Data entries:
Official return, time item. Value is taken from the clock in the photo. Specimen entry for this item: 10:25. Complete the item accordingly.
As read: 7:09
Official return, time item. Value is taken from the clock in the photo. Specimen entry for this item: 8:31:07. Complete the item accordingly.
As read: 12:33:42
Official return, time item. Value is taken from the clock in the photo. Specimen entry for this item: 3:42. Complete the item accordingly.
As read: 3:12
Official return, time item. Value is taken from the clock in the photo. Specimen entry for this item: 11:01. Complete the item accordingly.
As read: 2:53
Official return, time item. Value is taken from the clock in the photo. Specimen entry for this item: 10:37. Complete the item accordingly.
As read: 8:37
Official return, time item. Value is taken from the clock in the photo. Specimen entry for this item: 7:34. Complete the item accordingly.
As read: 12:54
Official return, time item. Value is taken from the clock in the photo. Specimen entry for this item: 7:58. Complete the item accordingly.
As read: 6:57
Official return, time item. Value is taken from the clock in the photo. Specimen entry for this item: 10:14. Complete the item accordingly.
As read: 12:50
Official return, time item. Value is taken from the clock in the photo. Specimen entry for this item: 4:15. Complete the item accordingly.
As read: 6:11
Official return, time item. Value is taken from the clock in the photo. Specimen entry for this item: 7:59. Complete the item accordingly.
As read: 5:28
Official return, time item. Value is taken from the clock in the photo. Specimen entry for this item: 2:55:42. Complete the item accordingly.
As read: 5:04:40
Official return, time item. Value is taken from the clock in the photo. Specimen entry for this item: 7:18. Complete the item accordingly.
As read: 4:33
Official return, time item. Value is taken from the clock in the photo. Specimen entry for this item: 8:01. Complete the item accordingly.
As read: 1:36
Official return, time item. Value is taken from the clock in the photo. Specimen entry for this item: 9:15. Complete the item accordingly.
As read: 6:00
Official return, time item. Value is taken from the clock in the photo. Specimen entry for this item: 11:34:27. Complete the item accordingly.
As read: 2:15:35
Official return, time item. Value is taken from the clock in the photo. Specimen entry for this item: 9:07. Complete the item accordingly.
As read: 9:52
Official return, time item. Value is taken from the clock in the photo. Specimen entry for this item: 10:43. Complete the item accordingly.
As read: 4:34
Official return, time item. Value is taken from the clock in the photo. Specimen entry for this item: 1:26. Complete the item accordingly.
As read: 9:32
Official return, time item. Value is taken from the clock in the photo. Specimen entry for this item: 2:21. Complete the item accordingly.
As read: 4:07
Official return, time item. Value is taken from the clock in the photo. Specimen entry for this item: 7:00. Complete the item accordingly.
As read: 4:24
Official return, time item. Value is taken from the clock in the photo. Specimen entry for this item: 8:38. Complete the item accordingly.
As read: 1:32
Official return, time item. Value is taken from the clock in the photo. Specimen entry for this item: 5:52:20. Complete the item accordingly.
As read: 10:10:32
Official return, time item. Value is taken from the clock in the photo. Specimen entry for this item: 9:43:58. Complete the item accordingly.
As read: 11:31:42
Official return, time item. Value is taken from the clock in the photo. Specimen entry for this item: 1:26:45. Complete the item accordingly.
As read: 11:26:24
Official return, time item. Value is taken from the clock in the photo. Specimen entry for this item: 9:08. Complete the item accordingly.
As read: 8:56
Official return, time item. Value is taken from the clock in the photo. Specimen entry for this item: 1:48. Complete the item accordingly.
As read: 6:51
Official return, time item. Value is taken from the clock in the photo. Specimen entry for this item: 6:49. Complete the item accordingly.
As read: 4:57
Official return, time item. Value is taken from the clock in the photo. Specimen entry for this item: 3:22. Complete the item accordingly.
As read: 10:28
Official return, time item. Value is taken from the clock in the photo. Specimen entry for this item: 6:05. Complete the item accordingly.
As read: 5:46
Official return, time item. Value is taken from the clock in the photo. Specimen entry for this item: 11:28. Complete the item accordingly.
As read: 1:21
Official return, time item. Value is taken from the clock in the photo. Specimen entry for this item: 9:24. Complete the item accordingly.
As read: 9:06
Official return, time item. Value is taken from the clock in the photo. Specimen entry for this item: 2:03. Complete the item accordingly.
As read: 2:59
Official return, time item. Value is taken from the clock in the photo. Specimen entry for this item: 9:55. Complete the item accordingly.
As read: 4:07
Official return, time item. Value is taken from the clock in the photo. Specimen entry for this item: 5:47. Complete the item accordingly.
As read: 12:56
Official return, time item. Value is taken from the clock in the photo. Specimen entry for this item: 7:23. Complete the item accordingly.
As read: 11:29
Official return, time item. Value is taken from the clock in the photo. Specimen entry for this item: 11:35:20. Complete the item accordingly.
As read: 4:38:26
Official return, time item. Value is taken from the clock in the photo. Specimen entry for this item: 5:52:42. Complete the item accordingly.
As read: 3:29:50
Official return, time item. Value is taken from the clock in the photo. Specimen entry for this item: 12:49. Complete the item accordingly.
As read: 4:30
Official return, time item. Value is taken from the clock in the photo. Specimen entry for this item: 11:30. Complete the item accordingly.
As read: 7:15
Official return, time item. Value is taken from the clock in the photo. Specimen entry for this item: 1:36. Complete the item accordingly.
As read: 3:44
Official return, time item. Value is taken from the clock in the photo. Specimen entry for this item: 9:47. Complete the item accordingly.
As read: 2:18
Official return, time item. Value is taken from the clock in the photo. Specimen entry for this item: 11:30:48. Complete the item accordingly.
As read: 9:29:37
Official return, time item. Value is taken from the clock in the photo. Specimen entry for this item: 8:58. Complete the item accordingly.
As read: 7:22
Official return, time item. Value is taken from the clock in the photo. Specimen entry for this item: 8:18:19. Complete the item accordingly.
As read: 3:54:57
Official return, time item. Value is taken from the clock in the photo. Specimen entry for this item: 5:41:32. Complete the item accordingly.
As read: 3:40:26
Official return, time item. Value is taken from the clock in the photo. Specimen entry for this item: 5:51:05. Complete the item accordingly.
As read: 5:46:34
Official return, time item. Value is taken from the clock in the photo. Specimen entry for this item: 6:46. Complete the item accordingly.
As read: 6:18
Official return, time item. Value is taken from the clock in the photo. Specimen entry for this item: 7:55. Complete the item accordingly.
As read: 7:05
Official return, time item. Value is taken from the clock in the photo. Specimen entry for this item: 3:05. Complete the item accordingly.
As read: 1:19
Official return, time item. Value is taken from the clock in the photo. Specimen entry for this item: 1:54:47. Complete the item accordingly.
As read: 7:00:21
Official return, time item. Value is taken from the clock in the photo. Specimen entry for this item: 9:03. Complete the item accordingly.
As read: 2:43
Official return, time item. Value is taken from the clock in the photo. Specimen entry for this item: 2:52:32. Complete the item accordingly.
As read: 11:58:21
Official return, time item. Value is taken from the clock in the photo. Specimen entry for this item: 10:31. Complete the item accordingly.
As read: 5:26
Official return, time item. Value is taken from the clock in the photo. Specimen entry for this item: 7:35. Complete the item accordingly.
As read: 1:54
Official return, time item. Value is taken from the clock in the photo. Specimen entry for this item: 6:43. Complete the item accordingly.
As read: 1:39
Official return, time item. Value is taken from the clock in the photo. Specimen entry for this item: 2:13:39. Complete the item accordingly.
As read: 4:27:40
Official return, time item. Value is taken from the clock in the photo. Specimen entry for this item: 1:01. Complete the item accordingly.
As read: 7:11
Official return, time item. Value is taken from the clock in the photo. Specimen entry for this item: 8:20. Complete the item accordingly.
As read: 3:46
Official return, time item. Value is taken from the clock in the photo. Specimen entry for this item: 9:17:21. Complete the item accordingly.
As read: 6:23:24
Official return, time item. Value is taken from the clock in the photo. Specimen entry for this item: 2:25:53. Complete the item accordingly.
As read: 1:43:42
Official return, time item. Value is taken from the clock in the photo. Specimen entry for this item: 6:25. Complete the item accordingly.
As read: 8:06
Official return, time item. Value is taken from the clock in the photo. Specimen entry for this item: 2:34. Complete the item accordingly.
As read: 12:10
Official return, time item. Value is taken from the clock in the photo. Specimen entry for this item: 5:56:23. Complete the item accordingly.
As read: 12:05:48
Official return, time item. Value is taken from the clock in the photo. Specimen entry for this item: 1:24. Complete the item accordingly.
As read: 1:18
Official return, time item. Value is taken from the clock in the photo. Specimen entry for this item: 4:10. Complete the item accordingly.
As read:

Exercise prompt —
Copy the lines verbatim, starting with the one that contains "9:17:21. Complete the item accordingly." and continuing through the last line, both ends included.

Result for this task —
Official return, time item. Value is taken from the clock in the photo. Specimen entry for this item: 9:17:21. Complete the item accordingly.
As read: 6:23:24
Official return, time item. Value is taken from the clock in the photo. Specimen entry for this item: 2:25:53. Complete the item accordingly.
As read: 1:43:42
Official return, time item. Value is taken from the clock in the photo. Specimen entry for this item: 6:25. Complete the item accordingly.
As read: 8:06
Official return, time item. Value is taken from the clock in the photo. Specimen entry for this item: 2:34. Complete the item accordingly.
As read: 12:10
Official return, time item. Value is taken from the clock in the photo. Specimen entry for this item: 5:56:23. Complete the item accordingly.
As read: 12:05:48
Official return, time item. Value is taken from the clock in the photo. Specimen entry for this item: 1:24. Complete the item accordingly.
As read: 1:18
Official return, time item. Value is taken from the clock in the photo. Specimen entry for this item: 4:10. Complete the item accordingly.
As read:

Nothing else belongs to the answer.